Makler und Wohnimmobilienverwalter: Neue Regelungen seit 1. August 2018

Das Gesetz zur Einführung einer Berufszulassungsregelung für gewerbliche Immobilienverwalter und Makler ist am 1. August 2018 in Kraft getreten.

 

Betroffen von der Regelung sind WEG Verwalter, aber auch Mietverwalter von Wohnraum. Diese werden im Gesetz nun einheitlich als Wohnimmobilienverwalter bezeichnet.

Erlaubnispflicht

Für gewerbliche Verwalter gibt es jetzt eine Erlaubnispflicht nach § 34c GewO. Um eine Erlaubnis zu erhalten, müssen Zuverlässigkeit, geordnete Vermögensverhältnisse und der Abschluss einer Mindestversicherungssumme von 500.000 Euro je Versicherungsfall und 1 Mio. Euro für alle Versicherungsfälle eines Jahres nachgewiesen werden. Bereits tätige Immobilienverwalter können ihre Erlaubnis bis 1. März 2019 beantragen.

Fortbildungspflicht

Gesetzlich normiert wurde eine Weiterbildungspflicht mit 20 Stunden in 3 Jahren. Wird gegen die Fortbildungspflicht verstoßen, so kann ein Bußgeld verhängt werden. Die Fortbildungspflicht erstreckt sich auch auf die mitwirkenden beschäftigten Personen. Bei gewerbetreibenden Maklern und Verwaltern reicht die Absolvierung der Weiterbildung durch vertretungsberechtigte Aufsichtspersonen.

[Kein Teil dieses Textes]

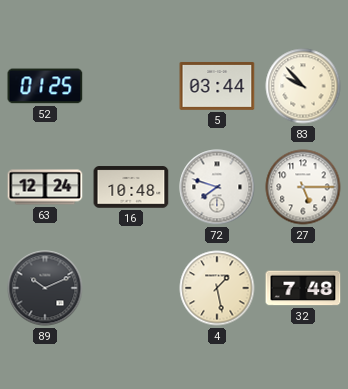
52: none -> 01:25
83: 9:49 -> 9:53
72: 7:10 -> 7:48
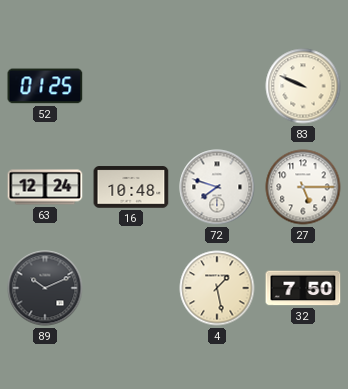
5: 03:44 -> none
83: 9:53 -> 9:49
32: 7:48 -> 7:50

Über absolvierte Fortbildungen muss der Verbraucher informiert werden, damit dieser sich ein eigenes Bild zur fachlichen Qualifikation machen kann. Befreit von der Weiterbildungspflicht sind in den ersten drei Jahren Immobilienkaufmänner oder Immobilienfachwirte mit staatlich anerkannten Aus- oder Fortbildungsabschlüssen. Einzelheiten zur Weiterbildungspflicht sind in der Makler- und Bauträgerverordnung (MaBV) geregelt.